**Task brief:** The lines below, beginning at the one that contains "Outlined on this" and ending at the last, are to be retyped exactly.

**Source material:**
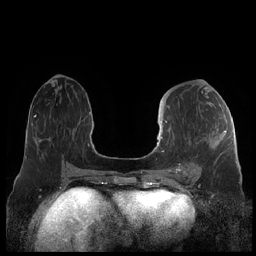
Breast MRI (dynamic contrast-enhanced), one axial slice; position 95 of 248 along the scan axis; dynamic contrast-enhanced series, time point 2 of 7 at this slice position (early post-contrast); 1.5 T; TE 1.9 ms, TR 4.1 ms; 256 × 256 image matrix, field of view 340 × 340 mm. Female patient.
Outlined on this slice (semi-automatically segmented with operator editing):
- enhancing-tissue mask used for the functional tumour volume (all voxels passing the contrast-enhancement thresholds inside the analysis volume; usually the tumour): bounding box [x1, y1, x2, y2] px = [159, 121, 226, 178]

**Answer to this problem:**
Outlined on this slice (semi-automatically segmented with operator editing):
- enhancing-tissue mask used for the functional tumour volume (all voxels passing the contrast-enhancement thresholds inside the analysis volume; usually the tumour): bounding box [x1, y1, x2, y2] px = [159, 121, 226, 178]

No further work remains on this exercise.